§ **VORLIEGENDER TEXT**:
╭──

Kritik zu Ein Leben
Als tauche man ins Bewusstsein, in die Erinnerungen eines Menschen des 19. Jahrhunderts ein: Stéphane Brizé findet für seine Maupassant-Verfilmung so eigenwillige wie eindrucksvolle ästhetische Mittel
Mehr als zwei Jahrzehnte umfasst die Geschichte der Landadeligen Jeanne, die zu Beginn im Jahr 1819 mit ihren Eltern auf dem Familienlandsitz in der Normandie lebt. Was sich bei Maupassant als chronologische Abfolge von Ereignissen entfaltet, wird in den Händen von Stéphane Brizé und seines Kameramannes Antoine Héberlé zu einem radikalen, sehr modern wirkenden Stück Kino.
Das beginnt mit der Entscheidung, den Film nicht in Breitwand, sondern im fast quadratischen Academy-Format zu drehen. Zudem sprengt Brizé die Erzählstruktur auf, verwandelt die Chronologie in einen filmischen Bewusstseinsstrom, in eine Szenenfolge von teils noch in sich verschachtelten Rückblenden, geprägt vom Wechsel der Jahreszeiten zwischen Apfelblüte und Herbststürmen an der Küste der Normandie. Ein »Jetzt«, von dem aus zurückgeschaut wird, ist nie ganz festzumachen. Sind es jene Passagen, in denen Jeanne gebeugt und verhärmt durch den Regen irrt? Erinnert sie sich von da aus an all das Unglück in ihrem Leben? Die Fragmentierung fordert den Betrachter, belohnt ihn aber mit der ungewöhnlichen Erfahrung eines Kostümfilms als audiovisuellem Fluss, in dem Vergangenheit und Gegenwart, Davor und Danach – und letztlich auch 19. oder 21. Jahrhundert – relativ werden. Es ist ein Montageverfahren, das bisweilen an Nicolas Roeg erinnert: als ob alles Geschehen in jedem Moment gleichzeitig enthalten und real sei, als fast mystische Gesamtschau eines Lebens.
Das Leben, das da erzählt wird, ist von vielen Enttäuschungen geprägt: Jeanne, behütet aufgewachsen, verliebt sich in Julien, einen jungen und, wie sich bald herausstellt, sehr selbstsüchtigen Vicomte. Alsbald betrügt er sie mit dem Dienstmädchen – was umso verheerender für Jeanne ist, da sie ein fast freundschaftliches Verhältnis zu dem Mädchen hatte. Es bleibt nicht der letzte Schock für Jeanne und nicht der letzte Verrat an ihr. Ausgerechnet die Intervention ihres selbstgerechten Beichtvaters in einer neuerlichen Ehekrise führt geradewegs in eine Tragödie. Bald bleibt Jeanne als einziger Trost nur noch ihr Sohn Paul – doch der sorgt für neue Probleme.

╰──

§ **Bilder mit Pose-Schlüsselpunkten**:
╭──

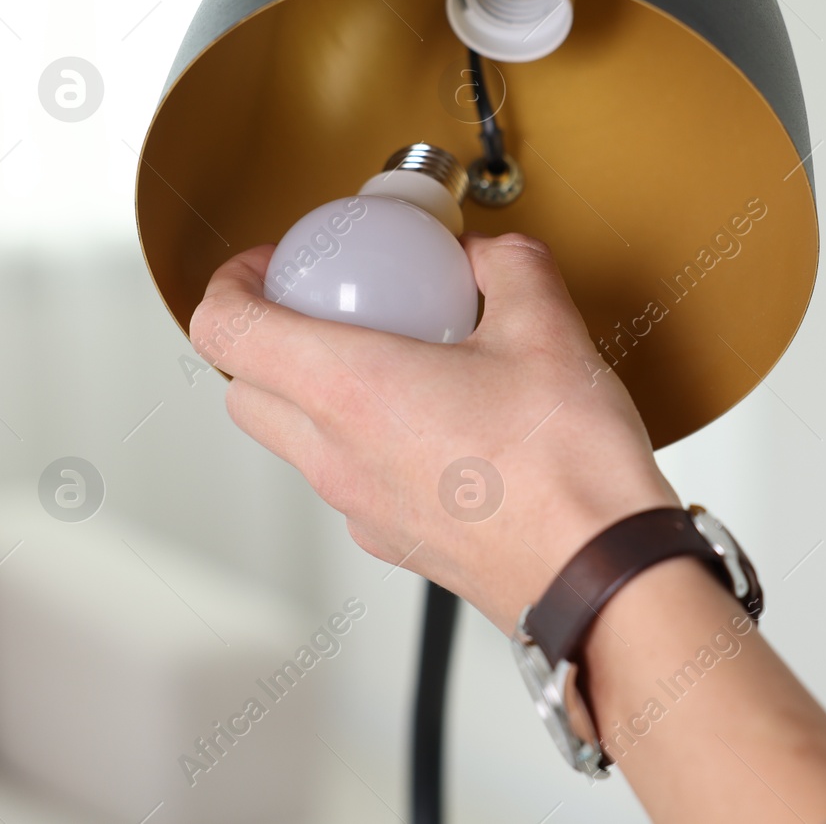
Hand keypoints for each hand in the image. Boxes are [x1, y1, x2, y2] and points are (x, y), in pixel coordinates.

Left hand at [189, 233, 678, 633]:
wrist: (600, 571)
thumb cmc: (567, 469)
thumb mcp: (548, 328)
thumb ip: (509, 267)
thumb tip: (489, 254)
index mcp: (350, 391)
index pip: (225, 330)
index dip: (230, 282)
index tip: (270, 265)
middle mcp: (337, 457)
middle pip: (243, 393)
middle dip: (262, 340)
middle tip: (319, 306)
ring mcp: (360, 508)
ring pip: (293, 441)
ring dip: (311, 393)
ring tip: (388, 358)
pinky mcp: (394, 540)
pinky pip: (349, 478)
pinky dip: (363, 438)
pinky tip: (436, 417)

╰──

§ **AUFGABENSAMMLUNG**:
(a) Beantworte anhand der Filmkritik kurz die folgenden Fragen:
(i) In welchem Jahr setzt die Geschichte von Jeanne ein?
(ii) In welchem Bildformat wurde der Film gedreht?
(iii) Mit wem betrügt Julien seine Frau Jeanne?
(b) Kopiere aus der Filmkritik den Abschnitt zwischen „Das Leben, das“ und „für neue Probleme.“, beide eingeschlossen, Wort für Wort.
Die Datensätze stammen aus einer anderen Quelle als die Filmkritik.

§ **ANTWORTEN ZUR ÜBUNG**:
(a)
(i) Im Jahr 1819.
(ii) Im fast quadratischen Academy-Format.
(iii) Mit dem Dienstmädchen.

(b)
Das Leben, das da erzählt wird, ist von vielen Enttäuschungen geprägt: Jeanne, behütet aufgewachsen, verliebt sich in Julien, einen jungen und, wie sich bald herausstellt, sehr selbstsüchtigen Vicomte. Alsbald betrügt er sie mit dem Dienstmädchen – was umso verheerender für Jeanne ist, da sie ein fast freundschaftliches Verhältnis zu dem Mädchen hatte. Es bleibt nicht der letzte Schock für Jeanne und nicht der letzte Verrat an ihr. Ausgerechnet die Intervention ihres selbstgerechten Beichtvaters in einer neuerlichen Ehekrise führt geradewegs in eine Tragödie. Bald bleibt Jeanne als einziger Trost nur noch ihr Sohn Paul – doch der sorgt für neue Probleme.